Breaking Out Of The Fear Cycle
How software teams become trapped in cycles of fear and risk aversion, and strategies to escape these patterns through functional programming principles.
This talk draws on my experience introducing functional programming principles into skybet.com - Britain’s most popular online bookmaker with over 2 million customers, 11 million financial transactions every Saturday, and 50 million real-time updates every day. The stakes were high, and so was the fear.
I framed the talk around Michael Nygard’s concept of the fear cycle: quick fixes create knowledge gaps, and those local kludges eventually cause someone else’s “What? I didn’t know that!” moment. The cycle completes when fear of breaking things leads to more quick fixes, and suddenly even minor changes carry escalating costs.
At Sky Betting & Gaming, we tackled this on two fronts.
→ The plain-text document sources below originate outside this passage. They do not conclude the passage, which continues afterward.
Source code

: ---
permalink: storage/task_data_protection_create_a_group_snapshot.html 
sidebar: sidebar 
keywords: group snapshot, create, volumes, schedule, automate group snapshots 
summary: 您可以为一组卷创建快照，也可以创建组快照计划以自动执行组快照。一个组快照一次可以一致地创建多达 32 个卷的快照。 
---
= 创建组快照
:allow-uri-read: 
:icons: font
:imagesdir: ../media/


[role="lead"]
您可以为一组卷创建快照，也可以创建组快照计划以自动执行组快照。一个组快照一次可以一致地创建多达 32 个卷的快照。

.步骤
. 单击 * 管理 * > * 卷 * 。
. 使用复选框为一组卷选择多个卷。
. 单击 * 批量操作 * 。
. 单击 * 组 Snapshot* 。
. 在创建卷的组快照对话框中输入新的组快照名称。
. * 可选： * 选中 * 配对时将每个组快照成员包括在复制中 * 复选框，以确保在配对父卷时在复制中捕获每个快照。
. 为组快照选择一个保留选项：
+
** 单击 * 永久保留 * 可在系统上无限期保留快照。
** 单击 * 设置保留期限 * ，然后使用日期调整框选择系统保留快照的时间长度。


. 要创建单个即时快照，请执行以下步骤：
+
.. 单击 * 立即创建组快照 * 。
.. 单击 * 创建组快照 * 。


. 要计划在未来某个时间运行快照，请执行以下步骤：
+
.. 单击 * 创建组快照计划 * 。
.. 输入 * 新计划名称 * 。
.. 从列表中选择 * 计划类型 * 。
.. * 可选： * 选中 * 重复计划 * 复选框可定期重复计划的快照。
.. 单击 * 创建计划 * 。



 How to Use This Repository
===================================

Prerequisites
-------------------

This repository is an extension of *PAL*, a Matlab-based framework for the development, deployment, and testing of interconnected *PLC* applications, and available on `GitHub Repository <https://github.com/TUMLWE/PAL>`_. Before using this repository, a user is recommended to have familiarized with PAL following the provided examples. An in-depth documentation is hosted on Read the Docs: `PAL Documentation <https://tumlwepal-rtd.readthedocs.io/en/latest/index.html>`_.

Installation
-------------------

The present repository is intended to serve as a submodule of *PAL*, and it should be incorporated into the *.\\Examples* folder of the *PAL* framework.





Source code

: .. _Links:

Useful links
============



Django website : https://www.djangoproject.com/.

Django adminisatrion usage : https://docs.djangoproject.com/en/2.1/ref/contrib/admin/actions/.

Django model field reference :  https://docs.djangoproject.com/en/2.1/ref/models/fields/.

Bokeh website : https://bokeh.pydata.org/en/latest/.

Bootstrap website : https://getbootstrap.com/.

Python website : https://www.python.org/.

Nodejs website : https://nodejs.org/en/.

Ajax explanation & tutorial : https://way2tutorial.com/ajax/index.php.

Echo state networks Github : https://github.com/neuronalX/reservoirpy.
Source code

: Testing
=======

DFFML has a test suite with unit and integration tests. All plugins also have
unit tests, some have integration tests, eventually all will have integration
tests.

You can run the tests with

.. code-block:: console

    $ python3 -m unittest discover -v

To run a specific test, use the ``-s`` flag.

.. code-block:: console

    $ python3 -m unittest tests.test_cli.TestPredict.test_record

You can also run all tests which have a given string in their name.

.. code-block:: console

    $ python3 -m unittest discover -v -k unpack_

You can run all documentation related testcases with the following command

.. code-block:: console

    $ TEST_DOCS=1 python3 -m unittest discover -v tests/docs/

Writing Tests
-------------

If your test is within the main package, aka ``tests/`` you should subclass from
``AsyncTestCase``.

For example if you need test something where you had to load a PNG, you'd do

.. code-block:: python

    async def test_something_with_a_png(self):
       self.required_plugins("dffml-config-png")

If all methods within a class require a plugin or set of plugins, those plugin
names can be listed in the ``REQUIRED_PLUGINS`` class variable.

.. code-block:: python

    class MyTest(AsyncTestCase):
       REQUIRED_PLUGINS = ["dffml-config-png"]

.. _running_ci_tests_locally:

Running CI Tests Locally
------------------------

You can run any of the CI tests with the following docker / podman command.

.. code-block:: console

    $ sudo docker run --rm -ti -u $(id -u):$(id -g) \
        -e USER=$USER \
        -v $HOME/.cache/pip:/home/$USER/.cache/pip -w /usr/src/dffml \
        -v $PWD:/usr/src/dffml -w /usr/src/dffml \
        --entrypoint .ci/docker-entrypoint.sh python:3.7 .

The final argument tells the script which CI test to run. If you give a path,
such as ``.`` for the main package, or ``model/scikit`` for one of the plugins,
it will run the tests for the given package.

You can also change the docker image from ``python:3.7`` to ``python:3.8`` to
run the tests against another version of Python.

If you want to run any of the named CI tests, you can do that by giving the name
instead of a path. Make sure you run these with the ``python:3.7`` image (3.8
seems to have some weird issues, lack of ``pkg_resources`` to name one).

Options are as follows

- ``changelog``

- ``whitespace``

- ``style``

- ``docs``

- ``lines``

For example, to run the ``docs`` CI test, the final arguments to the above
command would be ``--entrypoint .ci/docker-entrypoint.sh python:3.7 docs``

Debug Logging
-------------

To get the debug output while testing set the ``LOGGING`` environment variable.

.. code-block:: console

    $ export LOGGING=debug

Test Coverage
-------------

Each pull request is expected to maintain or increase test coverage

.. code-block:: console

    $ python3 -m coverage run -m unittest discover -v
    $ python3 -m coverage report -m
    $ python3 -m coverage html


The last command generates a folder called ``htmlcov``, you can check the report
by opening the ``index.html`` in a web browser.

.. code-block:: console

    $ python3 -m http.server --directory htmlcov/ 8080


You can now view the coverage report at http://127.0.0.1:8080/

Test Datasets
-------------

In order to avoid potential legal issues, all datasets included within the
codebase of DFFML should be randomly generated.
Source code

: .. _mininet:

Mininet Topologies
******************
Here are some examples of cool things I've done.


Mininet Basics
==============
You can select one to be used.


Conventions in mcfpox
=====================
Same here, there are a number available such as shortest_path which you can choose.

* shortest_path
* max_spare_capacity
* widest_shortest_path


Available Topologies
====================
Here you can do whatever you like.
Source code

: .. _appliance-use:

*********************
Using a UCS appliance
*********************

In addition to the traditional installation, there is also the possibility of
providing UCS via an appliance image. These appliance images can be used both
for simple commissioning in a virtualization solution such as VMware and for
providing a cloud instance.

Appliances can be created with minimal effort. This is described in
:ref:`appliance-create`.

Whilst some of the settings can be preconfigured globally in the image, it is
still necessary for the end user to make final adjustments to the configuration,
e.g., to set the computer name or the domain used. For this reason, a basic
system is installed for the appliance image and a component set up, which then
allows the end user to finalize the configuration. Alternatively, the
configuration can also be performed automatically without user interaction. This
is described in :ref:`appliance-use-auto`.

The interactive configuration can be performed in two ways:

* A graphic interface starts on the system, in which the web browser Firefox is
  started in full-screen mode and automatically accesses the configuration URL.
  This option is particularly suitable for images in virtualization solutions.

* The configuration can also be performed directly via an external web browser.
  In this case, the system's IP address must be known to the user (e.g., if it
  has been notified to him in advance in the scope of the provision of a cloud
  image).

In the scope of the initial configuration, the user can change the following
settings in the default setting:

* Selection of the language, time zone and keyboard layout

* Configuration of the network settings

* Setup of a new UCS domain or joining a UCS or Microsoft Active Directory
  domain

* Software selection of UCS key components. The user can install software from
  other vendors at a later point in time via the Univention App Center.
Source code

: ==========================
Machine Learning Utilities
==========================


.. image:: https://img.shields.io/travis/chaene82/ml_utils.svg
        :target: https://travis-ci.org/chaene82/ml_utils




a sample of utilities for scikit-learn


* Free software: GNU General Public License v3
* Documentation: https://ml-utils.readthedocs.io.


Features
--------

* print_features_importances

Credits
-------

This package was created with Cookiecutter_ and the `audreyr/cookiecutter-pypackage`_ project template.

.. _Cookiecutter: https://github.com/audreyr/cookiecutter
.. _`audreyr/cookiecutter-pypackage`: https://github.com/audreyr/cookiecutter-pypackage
Technically, we shifted from inheritance-based to composition-based architecture, leaning heavily on functional programming principles. I talked through some of the object-oriented pitfalls we’d encountered and why composition gave us more confidence in the codebase.
But the technical changes were only half the story. We also had to break down barriers between operations and engineering, get teams aligned without creating silos, and invest heavily in education and knowledge-sharing. Scaling software is hard; scaling teams is even harder.
If I had to distil the advice down to a few things: pick something small, get it into production, and repeat. Put extra effort into alignment and evangelism - you need people to believe in the direction you’re heading. And deliver real value to the business. Nothing gives greater credibility than data proving your approach actually works.